L172_CNNImageClassification_Template.Rmd

---
title: "Deep Learning: Multi-Label Classification with CNNs"
output: 
  html_document:
    toc: true
    toc_float: true
    code_folding: hide
    number_sections: true
---

```{r setup, include=FALSE}
knitr::opts_chunk$set(echo = TRUE, message = F, warning = F)
```

# Business Understanding

You will create an image classifier for monkey species. You find more information [here](https://www.kaggle.com/slothkong/10-monkey-species).

# Data Understanding

The dataset consists of two files, training and validation. Each folder contains 10 subforders labeled as n0~n9, each corresponding a species form Wikipedia's monkey cladogram. Images are 400x300 px or larger and JPEG format (almost 1400 images).

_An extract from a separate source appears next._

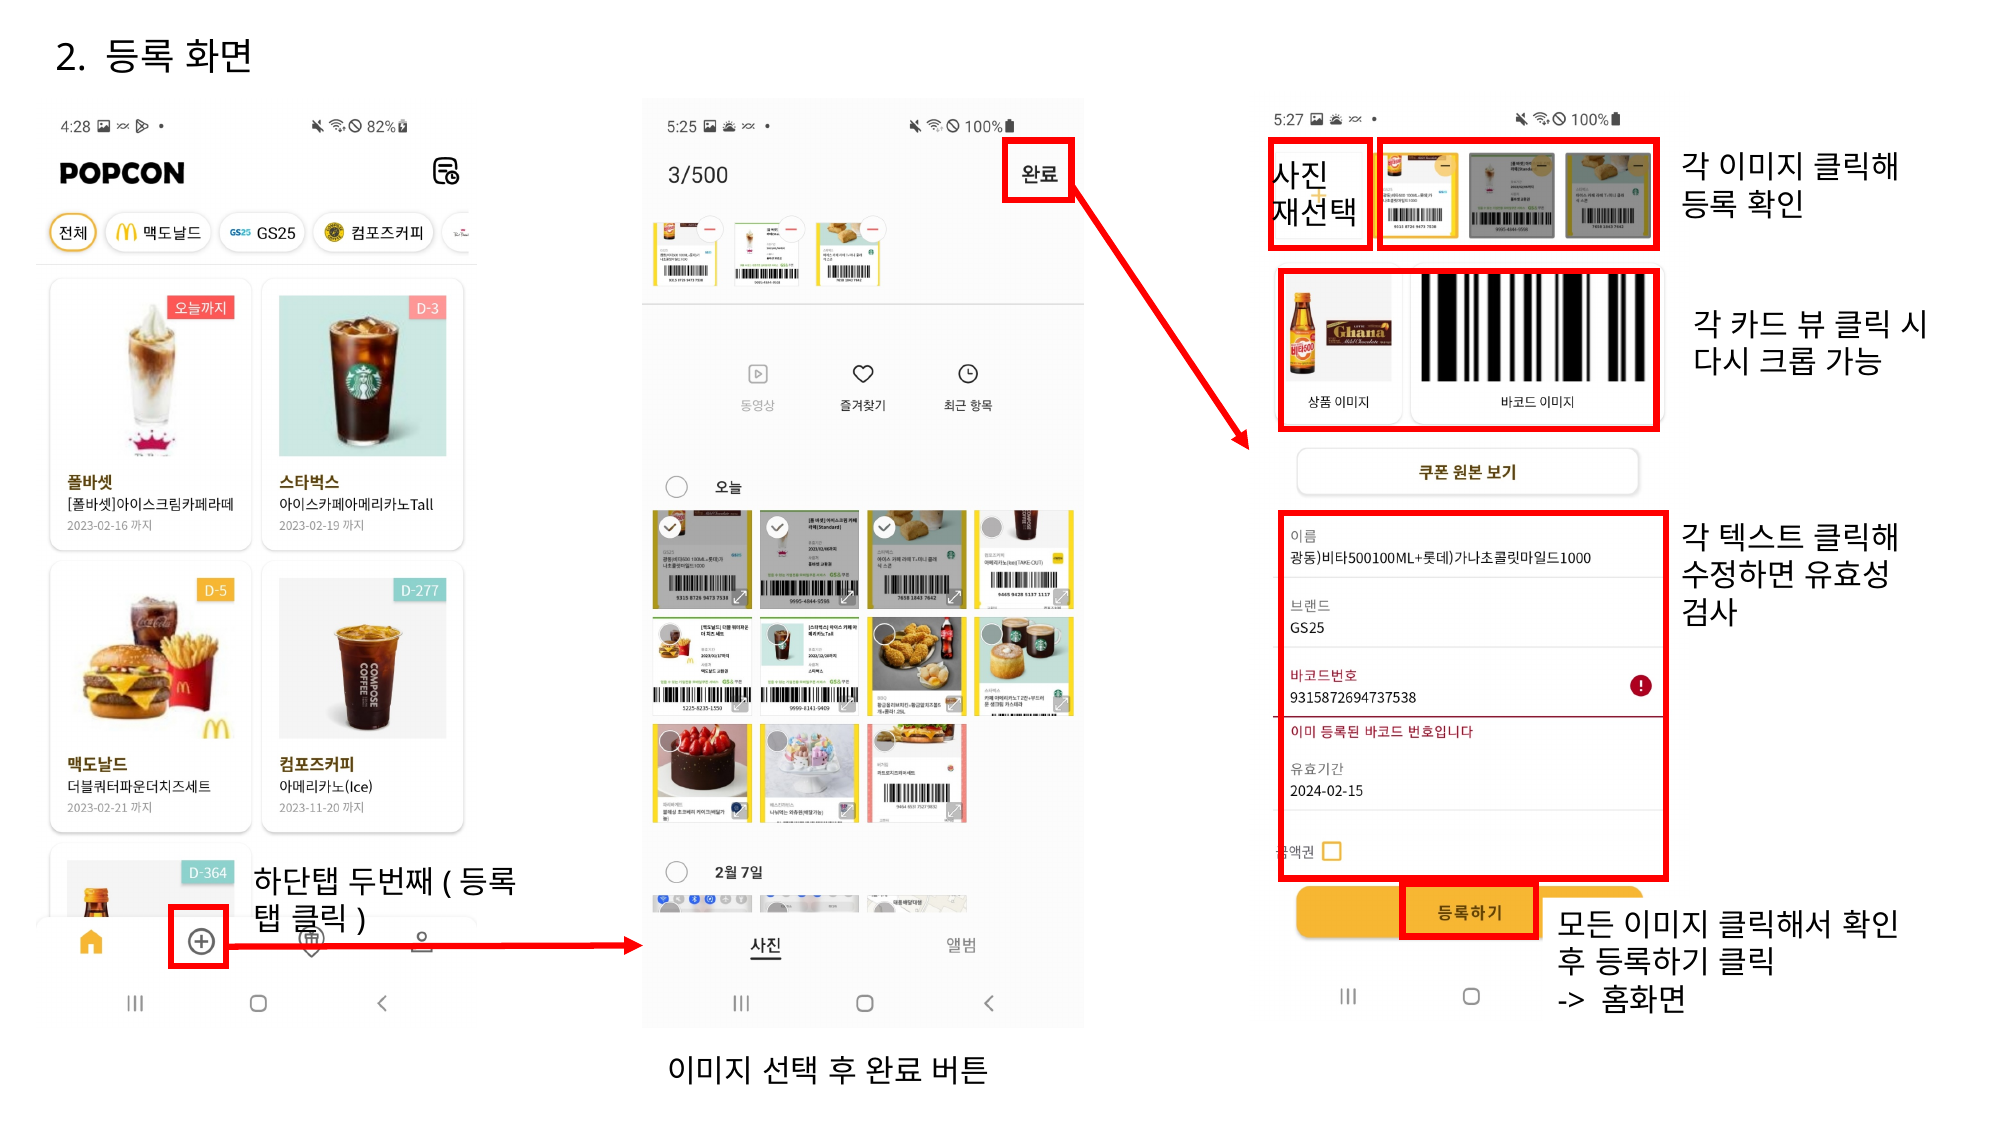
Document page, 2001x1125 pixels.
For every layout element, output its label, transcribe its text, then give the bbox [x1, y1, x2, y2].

Images were downloaded with help of the googliser open source code.

The data has these attributes:

- n0, alouatta_palliata

- n1, erythrocebus_patas

- n2, cacajao_calvus 

- n3, macaca_fuscata   

- n4, cebuella_pygmea

- n5, cebus_capucinus

- n6, mico_argentatus

- n7, saimiri_sciureus 

- n8, aotus_nigriceps

- n9, trachypithecus_johnii

# Data Preparation

## Packages

```{r}
library(dplyr)
library(tidyr)
library(ggplot2)
library(keras)
```

## Load Data

Data was prepared in section on multi-label classification. If you want to know more about which steps were taken, go to this section.

```{r}
n_max <- 150
load("./data_processed/TrainData.RDA")
load("./data_processed/ValidData.RDA")
train_labels_factors <- train_labels %>%
  as.factor() %>% 
  as.numeric()-1
```

We need to rearrange our training and validation data to make it work with CNN.

```{r}
# code here
```


# Model

## Layer Setup and Model Configuration

```{r}
create_cnn_model <- function() {
# code here

}
```

## Model Training

```{r}
# dnn_cnn_model <- create_cnn_model()
# history <- dnn_cnn_model %>% 
#   fit(train_images_4D, train_labels_factors, 
#       validation_split = 0.2,
#       batch_size = 256,
#       epochs = 10)
# plot(history,
#      smooth = F)

```

We save the model, so that we don't have to run it again.

```{r}
filepath <- "./models/dnn_cnn.h5"
# save_model_hdf5(object = dnn_cnn_model, filepath = filepath)
# dnn_cnn_model %>% summary()

# code here


```

# Model Evaluation

We will create predictions and create plots to show correlation of prediction and actual values.

## Make Predictions

First, we create predictions, that we then can compare to actual values.

```{r}
# prepare resulting dataframe with predicted and actual labels
valid_check <- tibble(label_pred = NA,
                      label_act = valid_labels %>% 
  gsub(pattern = "n", replacement = ""))
n_valid <- dim(valid_images_4D)[1]
for (id_curr in 1:n_valid) {
  valid_image <- array(valid_images_4D[id_curr,,, ], dim = c(1, n_max, n_max, 1))
  # dim(valid_image)  # check dimensions of image
  predictions <- dnn_cnn_model %>% 
    predict(valid_image)
  label_pred <-which.max(predictions)-1
  valid_check$label_pred[id_curr] <- label_pred
 # print(id_curr)
}
```

## Baseline Classifier

```{r}
tab_act <- table(valid_check$label_act)
max(tab_act) / sum(tab_act) * 100
```

If we assign all "predictions" to the most frequent class, we get an accuracy of 11 %. This is what our algorithm should exceed to be useful.

## Confusion Matrix

```{r}
table(valid_check$label_pred, valid_check$label_act)
```

We use function **confusionMatrix()** from caret package and pass actual and predicted labels.

```{r}
caret::confusionMatrix(as.factor(valid_check$label_pred),
                       as.factor(valid_check$label_act))
```

Cohen's kappa is reasonable, which indicates that our model provides better results than pure chance (Baseline classifier). 

Our accuracy is 0.33, which means our model accuracy is three-times the accuracy of pure chance.

To improve model performance you could basically run it longer (increase epochs to e.g. 100 or 200).